Abstract: TH-PO0414
Adult-Onset Classic Bartter Syndrome Type 3 with Polycythemia: Rare Presentation in Siblings with Eight-Year Follow-Up
Session Information
- Fluid, Electrolyte, and Acid-Base Disorders: Clinical - 1
November 06, 2025 | Location: Exhibit Hall, Convention Center
Abstract Time: 10:00 AM - 12:00 PM
Category: Fluid, Electrolytes, and Acid-Base Disorders
- 1102 Fluid, Electrolyte, and Acid-Base Disorders: Clinical
Authors
- Siddenthi, Sowmya Manjari, Shasta Regional Medical Center, Redding, California, United States
- Puttam, Harivarsha, Shasta Regional Medical Center, Redding, California, United States
- Suddapalli, Siva Keerthana, Shasta Regional Medical Center, Redding, California, United States
- Sambasivan, Sriram, Shasta Regional Medical Center, Redding, California, United States
Introduction
Bartter syndrome(BS) is a rare autosomal recessive renal tubular disorder characterized by hypokalemia, metabolic alkalosis, and hypercalciuria with low to normal blood pressure. Based on genetic mutations, BS is classified into five types. Types 1, 2, 4a, and 4b typically present in infancy. Type 3, or classical BS, presents often during adolescence, and tends to be milder.
We present a rare case of adult-onset Type 3 BS with two heterozygous CLCNKB variants requiring unusually high potassium supplementation and associated with polycythemia in both affected siblings.
Case Description
An 18-year-old Caucasian male presented with recurrent lower limb weakness after exertion, requiring multiple ED visits. He denied GI losses, diuretic, laxative, or licorice use, and had no relevant family history. Blood pressure was normal. Labs showed hypokalemia, metabolic alkalosis, and normal magnesium.

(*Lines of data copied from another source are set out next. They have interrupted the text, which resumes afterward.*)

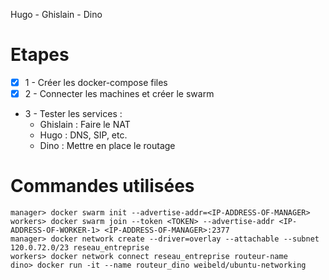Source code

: Hugo - Ghislain - Dino

# Etapes

  - [X] 1 - Créer les docker-compose files
  - [X] 2 - Connecter les machines et créer le swarm
  -  3 - Tester les services :
     -  Ghislain : Faire le NAT
     -  Hugo : DNS, SIP, etc.
     -  Dino : Mettre en place le routage

# Commandes utilisées

    manager> docker swarm init --advertise-addr=<IP-ADDRESS-OF-MANAGER>
    workers> docker swarm join --token <TOKEN> --advertise-addr <IP-ADDRESS-OF-WORKER-1> <IP-ADDRESS-OF-MANAGER>:2377
    manager> docker network create --driver=overlay --attachable --subnet 120.0.72.0/23 reseau_entreprise
    workers> docker network connect reseau_entreprise routeur-name
    dino> docker run -it --name routeur_dino weibeld/ubuntu-networking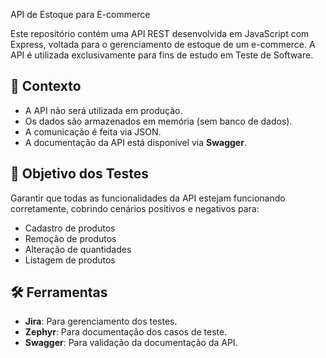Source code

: API de Estoque para E-commerce

Este repositório contém uma API REST desenvolvida em JavaScript com Express, voltada para o gerenciamento de estoque de um e-commerce. A API é utilizada exclusivamente para fins de estudo em Teste de Software.

## 📌 Contexto

- A API não será utilizada em produção.
- Os dados são armazenados em memória (sem banco de dados).
- A comunicação é feita via JSON.
- A documentação da API está disponível via **Swagger**.

## 🧪 Objetivo dos Testes

Garantir que todas as funcionalidades da API estejam funcionando corretamente, cobrindo cenários positivos e negativos para:

- Cadastro de produtos
- Remoção de produtos
- Alteração de quantidades
- Listagem de produtos

## 🛠 Ferramentas

- **Jira**: Para gerenciamento dos testes.
- **Zephyr**: Para documentação dos casos de teste.
- **Swagger**: Para validação da documentação da API.
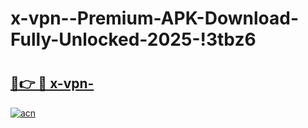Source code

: # x-vpn--Premium-APK-Download-Fully-Unlocked-2025-!3tbz6

# <h2><a href="https://rbwlei.esa.edu.pl?title=x-vpn-&ref=3tbz6">🔗👉 🔴 x-vpn-</a></h2>

[![acn](https://github.com/user-attachments/assets/0f9c940e-d8b0-45ae-aac7-cd30a18b3e1c)](https://rbwlei.esa.edu.pl?title=x-vpn-&ref=3tbz6)

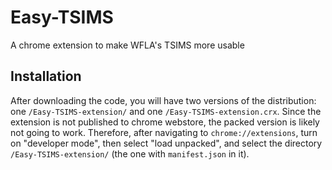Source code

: # Easy-TSIMS
A chrome extension to make WFLA's TSIMS more usable
## Installation
After downloading the code, you will have two versions of the distribution: one `/Easy-TSIMS-extension/` and one `/Easy-TSIMS-extension.crx`. Since the extension is not published to chrome webstore, the packed version is likely not going to work. Therefore, after navigating to `chrome://extensions`, turn on "developer mode", then select "load unpacked", and select the directory `/Easy-TSIMS-extension/` (the one with `manifest.json` in it). 
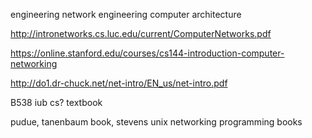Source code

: engineering network
engineering computer architecture


http://intronetworks.cs.luc.edu/current/ComputerNetworks.pdf

https://online.stanford.edu/courses/cs144-introduction-computer-networking

http://do1.dr-chuck.net/net-intro/EN_us/net-intro.pdf

B538 iub cs? textbook

pudue, tanenbaum book, stevens unix networking programming books
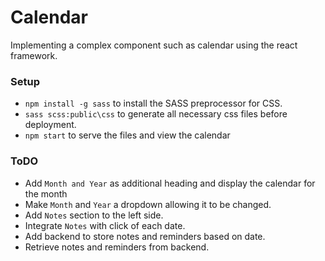 # Calendar
Implementing a complex component such as calendar using the react framework.


### Setup
- `npm install -g sass` to install the SASS preprocessor for CSS.
- `sass scss:public\css` to generate all necessary css files before deployment.
- `npm start` to serve the files and view the calendar

### ToDO
- Add `Month and Year` as additional heading and display the calendar for the month
- Make `Month` and `Year` a dropdown allowing it to be changed.
- Add `Notes` section to the left side.
- Integrate `Notes` with click of each date.
- Add backend to store notes and reminders based on date.
- Retrieve notes and reminders from backend.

Further workup revealed hypercalciuria, hyperkaliuria, elevated renin, and normal aldosterone, ACTH, and cortisol. Imaging ruled out adrenal, pituitary, and renovascular pathology. Genetic testing identified a hemizygous CLCNKB pathogenic variant (c.1693del, p.Glu565Argfs*7) and a heterozygous whole-gene deletion, confirming Type 3 BS.
He required 830–850 mEq/day of oral potassium in addition to eplerenone. He did not tolerate spironolactone, amiloride and indomethacin due to their side effects. His younger sister by 3 years presented with similar symptoms and shared the same genetic findings. Notably, both siblings had polycythemia with normal erythropoietin.
Discussion
Type 3 BS is caused by mutations in CLCNKB, leading to defective ClC-Kb channels and salt-wasting nephropathy. Differentiation from Gitelman syndrome is made by genetic testing and clinically, as the latter involves SLC12A3 mutations, and presents with hypocalciuria and hypomagnesemia. Despite heterozygosity, our patient had high potassium needs, which is typically seen in homozygous cases. Polycythemia is extremely rare in BS. The mechanism is unclear but may involve chronic RAAS stimulation or juxtaglomerular hyperplasia. This case highlights the importance of genetic testing, tailored treatment, and awareness of rare associations like polycythemia in BS. Lifelong follow-up is crucial due to the risks of CKD and nephrocalcinosis.